— Исходный текст —
Все в Фонтхилле было спроектировано с фантастическим размахом. Окна высотой в пятьдесят футов; лестницы, ширина которых была равна их длине; сорокафутовая парадная дверь, казавшаяся еще выше на фоне швейцаров-карликов, которые служили у Бекфорда; восьмидесятифутовые гардины свисали с четырех арок восьмиугольной центральной гостиной, которая так и называлась - Октагон и от которой в четыре стороны расходились четыре длинные галереи; главный коридор представлял собой перспективу более чем в триста футов. В столовой стоял пятидесятифутовый стол, за которым в гордом одиночестве вкушал пищу сам Бекфорд. Помещение было перекрыто кровлей с открытыми стропилами, которая терялись в далеких тенях бесчисленных балок.







Пожалуй, никогда ни до, ни после Фонтхилла не было построено такого чудовищно огромного жилого дома; причем все это - ради одного-единственного человека и к тому же изгоя общества, к которому совершенно точно ни разу не зайдут в гости соседи. Более того, чтобы сохранить свое уединение, Бекфорд обнес поместье гигантской стеной, которую назвал Барьером; двенадцати футов в высоту и двенадцати миль в длину, она была увенчана железными пиками.



План поместья Фонтхил
"So twice five miles of fertile ground
With walls and towers were girdled round..."
Не вдохновлялся ли Кольридж историей Бекфорда, когда писал "Кубла-хана"? (Чем он там еще вдохновлялся и так все знают).

В числе прочих построек поместья имелся и огромный склеп длиной в сто двадцать пять футов, в который следовало со временем поместить гроб хозяина. Гроб должен был быть воздвигнут на платформу, возвышавшуюся над полом склепа на целых двадцать пять футов; Бекфорд полагал, что так до него никогда не доберется ни один червь.

— Задание —
Ответьте на вопросы по тексту о Фонтхилле.
(a) Какой длины был стол в столовой?
(b) Как Бекфорд назвал стену, которой обнес поместье?
(c) На какую высоту над полом склепа должна была подниматься платформа для гроба?

— Извлеченные данные —
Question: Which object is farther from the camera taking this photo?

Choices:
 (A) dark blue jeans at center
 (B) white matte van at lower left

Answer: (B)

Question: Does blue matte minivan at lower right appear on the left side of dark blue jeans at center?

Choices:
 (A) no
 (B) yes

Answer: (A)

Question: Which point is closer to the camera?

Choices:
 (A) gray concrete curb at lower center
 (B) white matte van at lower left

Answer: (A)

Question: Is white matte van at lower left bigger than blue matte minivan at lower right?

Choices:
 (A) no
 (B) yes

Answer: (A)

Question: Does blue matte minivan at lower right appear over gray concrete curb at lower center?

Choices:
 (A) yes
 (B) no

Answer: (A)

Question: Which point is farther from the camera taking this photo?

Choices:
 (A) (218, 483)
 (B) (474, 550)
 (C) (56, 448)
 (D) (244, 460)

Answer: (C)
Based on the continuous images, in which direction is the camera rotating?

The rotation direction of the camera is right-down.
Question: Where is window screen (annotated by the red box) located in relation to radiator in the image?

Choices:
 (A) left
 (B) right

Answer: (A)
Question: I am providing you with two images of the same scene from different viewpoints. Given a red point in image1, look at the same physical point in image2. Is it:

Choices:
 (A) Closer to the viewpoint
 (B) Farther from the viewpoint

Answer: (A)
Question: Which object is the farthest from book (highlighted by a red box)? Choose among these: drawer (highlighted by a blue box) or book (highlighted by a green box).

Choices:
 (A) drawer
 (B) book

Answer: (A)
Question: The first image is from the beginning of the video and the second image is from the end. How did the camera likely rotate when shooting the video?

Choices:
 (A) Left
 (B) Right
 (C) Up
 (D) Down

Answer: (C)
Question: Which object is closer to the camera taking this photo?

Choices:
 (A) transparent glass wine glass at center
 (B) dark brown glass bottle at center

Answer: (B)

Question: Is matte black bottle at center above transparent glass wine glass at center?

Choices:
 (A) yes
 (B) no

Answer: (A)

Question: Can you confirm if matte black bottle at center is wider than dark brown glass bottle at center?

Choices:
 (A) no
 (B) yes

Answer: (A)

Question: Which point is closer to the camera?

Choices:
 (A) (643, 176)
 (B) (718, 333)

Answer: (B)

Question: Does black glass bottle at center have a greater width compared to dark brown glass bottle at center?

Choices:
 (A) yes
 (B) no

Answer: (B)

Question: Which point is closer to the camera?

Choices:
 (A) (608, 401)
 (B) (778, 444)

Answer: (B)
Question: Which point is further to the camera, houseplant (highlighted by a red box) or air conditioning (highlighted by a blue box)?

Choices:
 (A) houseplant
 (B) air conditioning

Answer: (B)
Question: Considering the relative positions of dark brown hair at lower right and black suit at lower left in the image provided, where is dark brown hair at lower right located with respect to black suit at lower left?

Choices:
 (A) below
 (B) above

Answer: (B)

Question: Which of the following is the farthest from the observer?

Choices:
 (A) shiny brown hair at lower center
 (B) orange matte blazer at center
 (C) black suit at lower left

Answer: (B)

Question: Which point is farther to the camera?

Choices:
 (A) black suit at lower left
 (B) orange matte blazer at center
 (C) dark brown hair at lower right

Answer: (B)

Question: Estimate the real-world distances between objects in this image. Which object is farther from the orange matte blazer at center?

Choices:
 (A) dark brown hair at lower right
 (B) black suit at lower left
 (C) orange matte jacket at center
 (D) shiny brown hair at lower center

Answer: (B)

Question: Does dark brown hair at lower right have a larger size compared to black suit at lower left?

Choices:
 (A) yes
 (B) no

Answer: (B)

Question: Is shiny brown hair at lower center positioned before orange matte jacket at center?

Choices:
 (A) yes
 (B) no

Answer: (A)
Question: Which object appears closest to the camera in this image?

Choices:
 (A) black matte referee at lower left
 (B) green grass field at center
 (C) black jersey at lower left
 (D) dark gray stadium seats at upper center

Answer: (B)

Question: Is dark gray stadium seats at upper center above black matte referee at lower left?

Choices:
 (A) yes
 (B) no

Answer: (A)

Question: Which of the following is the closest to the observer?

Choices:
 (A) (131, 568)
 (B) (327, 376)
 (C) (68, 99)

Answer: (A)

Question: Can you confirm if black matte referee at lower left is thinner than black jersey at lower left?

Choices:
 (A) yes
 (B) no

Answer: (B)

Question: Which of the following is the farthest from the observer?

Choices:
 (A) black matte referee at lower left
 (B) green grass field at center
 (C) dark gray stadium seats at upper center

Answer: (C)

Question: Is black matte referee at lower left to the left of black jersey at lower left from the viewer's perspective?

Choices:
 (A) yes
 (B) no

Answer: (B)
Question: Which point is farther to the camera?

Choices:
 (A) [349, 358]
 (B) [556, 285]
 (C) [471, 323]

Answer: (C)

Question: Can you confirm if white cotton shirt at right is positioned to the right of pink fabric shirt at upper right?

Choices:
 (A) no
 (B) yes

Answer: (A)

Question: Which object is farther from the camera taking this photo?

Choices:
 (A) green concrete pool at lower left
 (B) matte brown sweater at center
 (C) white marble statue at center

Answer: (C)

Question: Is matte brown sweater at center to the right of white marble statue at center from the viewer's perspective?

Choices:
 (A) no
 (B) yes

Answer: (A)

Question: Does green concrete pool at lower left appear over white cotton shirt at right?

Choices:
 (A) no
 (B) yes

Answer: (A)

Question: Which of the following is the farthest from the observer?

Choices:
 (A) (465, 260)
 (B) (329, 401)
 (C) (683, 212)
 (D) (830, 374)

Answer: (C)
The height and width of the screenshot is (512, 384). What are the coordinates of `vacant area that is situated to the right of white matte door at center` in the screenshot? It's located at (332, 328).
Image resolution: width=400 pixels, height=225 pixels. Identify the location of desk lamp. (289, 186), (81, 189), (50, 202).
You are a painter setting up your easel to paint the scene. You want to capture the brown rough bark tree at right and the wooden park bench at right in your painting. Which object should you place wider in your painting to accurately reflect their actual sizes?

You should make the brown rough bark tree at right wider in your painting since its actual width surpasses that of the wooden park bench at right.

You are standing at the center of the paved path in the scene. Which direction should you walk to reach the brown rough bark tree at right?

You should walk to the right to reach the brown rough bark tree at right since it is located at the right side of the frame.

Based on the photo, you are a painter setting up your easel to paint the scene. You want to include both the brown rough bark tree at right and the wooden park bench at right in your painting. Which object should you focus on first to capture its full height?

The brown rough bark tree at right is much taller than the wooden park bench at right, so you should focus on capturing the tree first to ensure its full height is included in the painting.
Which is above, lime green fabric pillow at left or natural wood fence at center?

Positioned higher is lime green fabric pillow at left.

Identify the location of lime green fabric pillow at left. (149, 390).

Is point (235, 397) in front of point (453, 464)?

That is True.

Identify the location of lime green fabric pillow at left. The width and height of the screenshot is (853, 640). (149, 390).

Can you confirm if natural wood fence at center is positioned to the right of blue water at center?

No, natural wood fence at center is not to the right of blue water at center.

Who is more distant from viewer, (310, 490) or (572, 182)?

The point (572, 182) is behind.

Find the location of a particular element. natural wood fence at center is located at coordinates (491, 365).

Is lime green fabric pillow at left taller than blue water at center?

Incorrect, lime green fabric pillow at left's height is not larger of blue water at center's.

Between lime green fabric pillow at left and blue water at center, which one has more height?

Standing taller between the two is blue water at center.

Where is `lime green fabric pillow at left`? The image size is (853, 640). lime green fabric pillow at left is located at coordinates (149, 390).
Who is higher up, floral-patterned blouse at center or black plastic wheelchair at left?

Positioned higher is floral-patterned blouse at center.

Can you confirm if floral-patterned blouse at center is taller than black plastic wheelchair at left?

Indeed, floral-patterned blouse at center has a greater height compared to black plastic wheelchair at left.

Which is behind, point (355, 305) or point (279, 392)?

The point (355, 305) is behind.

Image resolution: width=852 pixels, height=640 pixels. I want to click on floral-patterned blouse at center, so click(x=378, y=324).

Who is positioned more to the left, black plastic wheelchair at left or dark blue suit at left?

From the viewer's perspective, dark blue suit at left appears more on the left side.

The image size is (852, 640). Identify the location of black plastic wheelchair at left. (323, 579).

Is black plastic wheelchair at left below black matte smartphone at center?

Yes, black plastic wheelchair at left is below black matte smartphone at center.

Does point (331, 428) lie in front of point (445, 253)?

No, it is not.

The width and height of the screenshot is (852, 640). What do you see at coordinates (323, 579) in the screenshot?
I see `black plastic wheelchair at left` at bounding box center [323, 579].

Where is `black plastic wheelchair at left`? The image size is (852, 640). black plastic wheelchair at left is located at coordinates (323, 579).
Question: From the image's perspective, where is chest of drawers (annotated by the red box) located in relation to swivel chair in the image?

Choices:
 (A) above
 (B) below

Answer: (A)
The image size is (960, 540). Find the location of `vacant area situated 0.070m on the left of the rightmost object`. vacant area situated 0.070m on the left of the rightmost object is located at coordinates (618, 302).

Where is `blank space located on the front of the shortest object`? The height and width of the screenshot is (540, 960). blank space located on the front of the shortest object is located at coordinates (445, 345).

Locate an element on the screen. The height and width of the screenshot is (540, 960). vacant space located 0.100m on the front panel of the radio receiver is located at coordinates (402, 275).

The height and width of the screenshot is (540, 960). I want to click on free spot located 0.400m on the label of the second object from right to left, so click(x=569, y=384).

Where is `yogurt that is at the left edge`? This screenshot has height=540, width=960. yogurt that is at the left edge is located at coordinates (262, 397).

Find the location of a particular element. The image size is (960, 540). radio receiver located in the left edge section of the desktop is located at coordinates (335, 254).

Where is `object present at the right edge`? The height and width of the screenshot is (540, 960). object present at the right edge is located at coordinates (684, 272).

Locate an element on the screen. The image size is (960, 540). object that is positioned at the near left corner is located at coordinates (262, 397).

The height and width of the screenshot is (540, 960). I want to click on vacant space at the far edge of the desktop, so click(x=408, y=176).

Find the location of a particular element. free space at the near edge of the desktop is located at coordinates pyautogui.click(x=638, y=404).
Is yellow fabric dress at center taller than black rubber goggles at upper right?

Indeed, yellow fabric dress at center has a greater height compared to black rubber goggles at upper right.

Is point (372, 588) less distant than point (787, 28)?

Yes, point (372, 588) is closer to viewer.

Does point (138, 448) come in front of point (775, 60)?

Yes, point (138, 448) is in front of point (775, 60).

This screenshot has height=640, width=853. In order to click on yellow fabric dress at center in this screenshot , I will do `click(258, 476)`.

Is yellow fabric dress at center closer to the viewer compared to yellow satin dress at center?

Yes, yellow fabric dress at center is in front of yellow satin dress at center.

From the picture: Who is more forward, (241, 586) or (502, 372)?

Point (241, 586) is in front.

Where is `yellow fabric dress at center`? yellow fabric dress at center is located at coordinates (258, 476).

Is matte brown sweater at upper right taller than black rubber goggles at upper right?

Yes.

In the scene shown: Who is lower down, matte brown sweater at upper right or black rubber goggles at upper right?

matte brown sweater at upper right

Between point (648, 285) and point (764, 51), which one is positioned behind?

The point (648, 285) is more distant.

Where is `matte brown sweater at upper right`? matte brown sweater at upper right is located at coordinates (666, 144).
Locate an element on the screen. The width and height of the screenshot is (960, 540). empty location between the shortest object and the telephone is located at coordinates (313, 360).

— Ответ —
(a) Стол в столовой был длиной в пятьдесят футов.
(b) Бекфорд назвал эту стену Барьером.
(c) Платформа должна была подниматься над полом склепа на двадцать пять футов.